• _PAGE EXTRACT_
------------------------------
Presentation and treatment

A 74-year-old man with a history of paroxysmal non-valvular atrial fibrillation (AF) and transient ischaemic attack (TIA) despite oral anticoagulation was referred for catheter-based left atrial appendage (LAA) occlusion.

Multidetector CT (MDCT) showed an LAA with a narrow ostium (black dashed line) and a wider neck (black solid line), potentially increasing the difficulty of device sizing and positioning. (Figures A and B) It was thought that successful LAA occlusion may be made more challenging by this anatomy.

For better planning, we decided to simulate the actual procedure using 3D printing technology. A computer-based hollow cast of the LAA was created from the MDCT data set, which was then converted to a stereolithography file for 3D printing using dedicated software (Mimics, Materialise Software, Leuven, Belgium). An LAA model made of photosensitive resin was fabricated by 3D printing. En face view of the 3D replica revealed that the LAA ostium had a 3D spiral configuration (black dotted line), a complex anatomy that was not appreciated on tomographic or silhouette images. (Figure C) 

Three Watchman LAA closure devices (21 mm, 24 mm and 27 mm in size) were separately tested on the 3D model. After several experimental tests, the 24 mm device was found to completely seal the LAA without peri-device leak or insecure anchor. In both the simulation and actual procedures, the superior edge of the polyethylene terephthalate (PET) cap was securely positioned inside the LAA (green dashed line) with the inferior edge (red dashed line) partially protruding outside, yet achieving complete seal. (Figure D, simulation; Figure E, actual procedure) The black dotted line in Figures D and E denotes the nitinol frame of the device.

P7_figure

Discussion

Percutaneous LAA occlusion has emerged as an alternative therapeutic approach to medical therapy for stroke prevention in patients with AF. The anatomy of the LAA is variable but important to evaluate prior to device implantation because it influences device selection and procedural success. Since the LAA occluder device is designed to cover the ostium and anchor in the neck, complete evaluation of the LAA with transoesophageal echocardiography (TEE) and a CT scan is recommended to define the morphology of the ostium, the width of the landing zone, and the length and shape of the LAA.
------------------------------
• _EXERCISE DETAILS_
In the case report on left atrial appendage occlusion, which size of Watchman device completely sealed the 3D-printed model?
------------------------------
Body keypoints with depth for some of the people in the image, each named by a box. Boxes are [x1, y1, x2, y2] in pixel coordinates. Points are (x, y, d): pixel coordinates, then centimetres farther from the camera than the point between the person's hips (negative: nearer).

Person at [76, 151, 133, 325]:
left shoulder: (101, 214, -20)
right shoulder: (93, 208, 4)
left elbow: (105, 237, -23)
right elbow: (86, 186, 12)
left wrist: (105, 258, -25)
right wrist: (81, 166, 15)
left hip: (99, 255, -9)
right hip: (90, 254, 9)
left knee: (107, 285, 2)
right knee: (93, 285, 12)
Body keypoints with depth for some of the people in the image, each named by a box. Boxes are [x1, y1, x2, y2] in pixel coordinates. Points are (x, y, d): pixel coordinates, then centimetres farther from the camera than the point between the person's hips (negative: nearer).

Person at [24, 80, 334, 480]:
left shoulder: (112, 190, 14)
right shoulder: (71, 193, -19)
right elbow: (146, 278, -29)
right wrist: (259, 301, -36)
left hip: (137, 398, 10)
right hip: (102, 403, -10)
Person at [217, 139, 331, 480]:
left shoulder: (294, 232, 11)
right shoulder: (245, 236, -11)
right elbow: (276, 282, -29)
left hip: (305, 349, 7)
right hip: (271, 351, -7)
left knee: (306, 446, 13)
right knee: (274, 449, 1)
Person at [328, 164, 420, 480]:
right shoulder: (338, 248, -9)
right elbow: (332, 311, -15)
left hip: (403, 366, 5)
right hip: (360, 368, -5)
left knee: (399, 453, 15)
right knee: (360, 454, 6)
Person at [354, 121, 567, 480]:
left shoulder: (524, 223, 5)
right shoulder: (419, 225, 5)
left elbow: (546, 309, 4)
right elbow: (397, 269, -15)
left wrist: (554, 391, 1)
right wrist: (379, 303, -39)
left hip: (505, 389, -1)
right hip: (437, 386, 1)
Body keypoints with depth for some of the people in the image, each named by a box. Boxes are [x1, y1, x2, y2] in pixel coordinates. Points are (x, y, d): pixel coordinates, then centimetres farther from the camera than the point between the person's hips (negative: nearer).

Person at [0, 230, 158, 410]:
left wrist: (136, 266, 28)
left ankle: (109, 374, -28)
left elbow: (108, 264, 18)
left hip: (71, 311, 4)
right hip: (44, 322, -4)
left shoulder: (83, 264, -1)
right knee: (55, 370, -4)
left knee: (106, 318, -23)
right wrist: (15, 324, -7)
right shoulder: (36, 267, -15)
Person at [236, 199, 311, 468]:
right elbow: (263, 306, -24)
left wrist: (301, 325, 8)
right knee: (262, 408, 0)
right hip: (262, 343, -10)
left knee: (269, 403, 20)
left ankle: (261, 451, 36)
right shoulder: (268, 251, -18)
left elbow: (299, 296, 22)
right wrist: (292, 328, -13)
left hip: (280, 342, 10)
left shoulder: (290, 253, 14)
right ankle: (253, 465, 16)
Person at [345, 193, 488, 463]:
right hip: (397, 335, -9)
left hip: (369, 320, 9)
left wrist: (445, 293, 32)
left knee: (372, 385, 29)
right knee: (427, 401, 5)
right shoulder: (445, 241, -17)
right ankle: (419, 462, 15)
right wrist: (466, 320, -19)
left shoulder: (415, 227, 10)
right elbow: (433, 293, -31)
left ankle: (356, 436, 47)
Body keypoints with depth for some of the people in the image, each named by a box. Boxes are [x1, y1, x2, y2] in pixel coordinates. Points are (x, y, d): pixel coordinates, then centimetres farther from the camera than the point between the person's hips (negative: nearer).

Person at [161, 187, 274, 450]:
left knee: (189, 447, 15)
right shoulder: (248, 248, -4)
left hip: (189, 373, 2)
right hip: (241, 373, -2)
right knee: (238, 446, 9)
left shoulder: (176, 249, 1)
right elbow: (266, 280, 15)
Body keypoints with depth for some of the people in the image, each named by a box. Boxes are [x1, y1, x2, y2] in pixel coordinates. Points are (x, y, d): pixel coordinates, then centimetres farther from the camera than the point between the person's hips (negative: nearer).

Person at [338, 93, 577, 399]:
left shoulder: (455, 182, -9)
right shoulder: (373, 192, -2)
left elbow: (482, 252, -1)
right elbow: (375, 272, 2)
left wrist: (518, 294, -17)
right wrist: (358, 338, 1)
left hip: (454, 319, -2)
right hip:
------------------------------
• _EXERCISE ANSWER_
The 24 mm device.